(Saved entries)
++++++

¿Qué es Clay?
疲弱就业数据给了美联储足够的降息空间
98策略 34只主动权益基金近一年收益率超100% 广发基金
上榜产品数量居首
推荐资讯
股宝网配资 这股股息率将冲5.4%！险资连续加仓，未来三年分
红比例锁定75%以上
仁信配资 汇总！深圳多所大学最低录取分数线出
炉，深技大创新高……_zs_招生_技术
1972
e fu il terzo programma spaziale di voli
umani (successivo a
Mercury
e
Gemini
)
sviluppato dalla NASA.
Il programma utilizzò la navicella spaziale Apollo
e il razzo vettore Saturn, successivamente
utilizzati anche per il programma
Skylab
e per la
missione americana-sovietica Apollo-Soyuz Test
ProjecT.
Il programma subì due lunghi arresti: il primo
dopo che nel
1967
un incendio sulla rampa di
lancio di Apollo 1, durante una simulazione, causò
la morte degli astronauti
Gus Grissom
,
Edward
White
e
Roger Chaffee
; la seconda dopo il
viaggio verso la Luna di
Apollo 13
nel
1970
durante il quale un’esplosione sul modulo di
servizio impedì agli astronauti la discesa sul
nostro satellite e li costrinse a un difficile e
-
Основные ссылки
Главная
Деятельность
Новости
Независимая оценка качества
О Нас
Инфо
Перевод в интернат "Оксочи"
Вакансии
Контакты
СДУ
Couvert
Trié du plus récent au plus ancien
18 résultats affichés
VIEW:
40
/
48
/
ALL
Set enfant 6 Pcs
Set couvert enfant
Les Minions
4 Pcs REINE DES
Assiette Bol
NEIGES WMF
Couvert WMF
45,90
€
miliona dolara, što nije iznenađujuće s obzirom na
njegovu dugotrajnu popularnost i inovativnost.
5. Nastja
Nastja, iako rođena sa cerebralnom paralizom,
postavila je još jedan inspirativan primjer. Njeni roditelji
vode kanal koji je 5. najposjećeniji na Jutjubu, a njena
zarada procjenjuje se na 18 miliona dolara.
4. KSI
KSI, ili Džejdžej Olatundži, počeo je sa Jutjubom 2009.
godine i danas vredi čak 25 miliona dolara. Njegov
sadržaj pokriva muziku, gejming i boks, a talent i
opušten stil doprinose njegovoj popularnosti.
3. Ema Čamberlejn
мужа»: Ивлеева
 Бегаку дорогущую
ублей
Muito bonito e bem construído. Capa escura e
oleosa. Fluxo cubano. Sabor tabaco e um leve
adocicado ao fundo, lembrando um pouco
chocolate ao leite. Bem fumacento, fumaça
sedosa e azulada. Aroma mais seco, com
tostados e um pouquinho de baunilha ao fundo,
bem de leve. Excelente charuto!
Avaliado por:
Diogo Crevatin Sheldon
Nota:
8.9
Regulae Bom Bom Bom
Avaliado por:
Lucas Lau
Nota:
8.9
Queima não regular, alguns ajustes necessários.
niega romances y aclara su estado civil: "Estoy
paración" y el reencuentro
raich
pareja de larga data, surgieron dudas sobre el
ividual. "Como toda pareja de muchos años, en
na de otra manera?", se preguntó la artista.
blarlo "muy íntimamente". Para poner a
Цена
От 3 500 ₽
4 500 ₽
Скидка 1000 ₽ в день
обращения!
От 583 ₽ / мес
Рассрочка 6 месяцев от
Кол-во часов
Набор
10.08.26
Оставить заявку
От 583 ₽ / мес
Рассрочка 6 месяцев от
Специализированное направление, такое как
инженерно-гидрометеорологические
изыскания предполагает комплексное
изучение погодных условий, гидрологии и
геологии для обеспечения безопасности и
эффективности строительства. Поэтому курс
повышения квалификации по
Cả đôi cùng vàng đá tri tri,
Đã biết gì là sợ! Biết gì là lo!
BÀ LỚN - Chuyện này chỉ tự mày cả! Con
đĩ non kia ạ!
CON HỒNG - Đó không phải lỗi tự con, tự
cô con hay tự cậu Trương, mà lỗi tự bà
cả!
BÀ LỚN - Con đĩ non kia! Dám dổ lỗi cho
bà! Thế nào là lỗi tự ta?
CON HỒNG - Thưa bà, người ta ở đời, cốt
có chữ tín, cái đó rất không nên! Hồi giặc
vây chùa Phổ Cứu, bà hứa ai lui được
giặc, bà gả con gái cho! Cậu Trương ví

++++++

| Task item |
Only output the lines from the one with "Оставить заявку" through the end of the entries above, exactly as they are.

| Solution for this problem |
Оставить заявку
От 583 ₽ / мес
Рассрочка 6 месяцев от
Специализированное направление, такое как
инженерно-гидрометеорологические
изыскания предполагает комплексное
изучение погодных условий, гидрологии и
геологии для обеспечения безопасности и
эффективности строительства. Поэтому курс
повышения квалификации по
Cả đôi cùng vàng đá tri tri,
Đã biết gì là sợ! Biết gì là lo!
BÀ LỚN - Chuyện này chỉ tự mày cả! Con
đĩ non kia ạ!
CON HỒNG - Đó không phải lỗi tự con, tự
cô con hay tự cậu Trương, mà lỗi tự bà
cả!
BÀ LỚN - Con đĩ non kia! Dám dổ lỗi cho
bà! Thế nào là lỗi tự ta?
CON HỒNG - Thưa bà, người ta ở đời, cốt
có chữ tín, cái đó rất không nên! Hồi giặc
vây chùa Phổ Cứu, bà hứa ai lui được
giặc, bà gả con gái cho! Cậu Trương ví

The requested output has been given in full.